# stevia sweentener in Thailand



## Maew9

Hey! anyone know about the natural stevia sweetener, I heard that it made from stevia leaves and where could I buy it here in Thailand? One of my friend told me that there are some in supermarket like Villa Market but still have no time to check it out, anyone know pls share thanks.


----------



## oddball

*stevia*



Maew9 said:


> Hey! anyone know about the natural stevia sweetener, I heard that it made from stevia leaves and where could I buy it here in Thailand? One of my friend told me that there are some in supermarket like Villa Market but still have no time to check it out, anyone know pls share thanks.

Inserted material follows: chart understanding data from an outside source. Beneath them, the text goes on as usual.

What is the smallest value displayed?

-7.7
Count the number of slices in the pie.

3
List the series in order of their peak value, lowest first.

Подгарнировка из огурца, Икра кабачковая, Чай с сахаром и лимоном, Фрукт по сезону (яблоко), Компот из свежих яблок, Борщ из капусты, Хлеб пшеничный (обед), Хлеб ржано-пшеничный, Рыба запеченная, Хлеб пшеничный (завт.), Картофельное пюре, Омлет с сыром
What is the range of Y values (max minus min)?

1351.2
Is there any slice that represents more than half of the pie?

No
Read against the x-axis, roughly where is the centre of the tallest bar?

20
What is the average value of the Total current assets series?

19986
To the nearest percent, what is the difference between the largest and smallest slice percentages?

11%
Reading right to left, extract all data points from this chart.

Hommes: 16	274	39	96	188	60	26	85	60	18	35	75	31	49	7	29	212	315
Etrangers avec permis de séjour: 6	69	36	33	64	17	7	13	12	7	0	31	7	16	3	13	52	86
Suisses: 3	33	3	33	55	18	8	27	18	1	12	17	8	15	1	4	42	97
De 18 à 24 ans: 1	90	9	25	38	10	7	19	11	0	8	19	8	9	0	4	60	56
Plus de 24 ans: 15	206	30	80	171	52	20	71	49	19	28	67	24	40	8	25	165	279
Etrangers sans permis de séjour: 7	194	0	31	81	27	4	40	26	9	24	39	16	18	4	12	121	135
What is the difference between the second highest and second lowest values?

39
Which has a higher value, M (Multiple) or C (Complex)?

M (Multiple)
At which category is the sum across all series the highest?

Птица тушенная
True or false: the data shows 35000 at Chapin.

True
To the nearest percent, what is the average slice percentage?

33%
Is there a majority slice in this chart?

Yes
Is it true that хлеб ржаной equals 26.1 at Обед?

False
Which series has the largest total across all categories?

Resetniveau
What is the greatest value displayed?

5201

 Just ask your friend to pick some up for you , save everybody a lot of time .Colin .


----------



## Maew9

Thanks colin, i just want to have some idea or share from someone ever used this stevia sweetener before. how is it good? now i use a lot of artificial sweetener like aspartame which made me headache or side affect. anyone have any experience with this sweetener, pls share thanks.


----------



## oddball

Maew9 said:


> Thanks colin, i just want to have some idea or share from someone ever used this stevia sweetener before. how is it good? now i use a lot of artificial sweetener like aspartame which made me headache or side affect. anyone have any experience with this sweetener, pls share thanks.


 Best for your health is to cut out the use of sugar(salt also) and use honey instead,all natural and no side effects,noticeable or otherwise. Colin


----------



## Maew9

thanks colin that's right as to escape from the artificial thing like aspartame which cause me headache for a while after drinking my lovely coffee with it. i will check at Villa as my friend told me for some natural thing then.


----------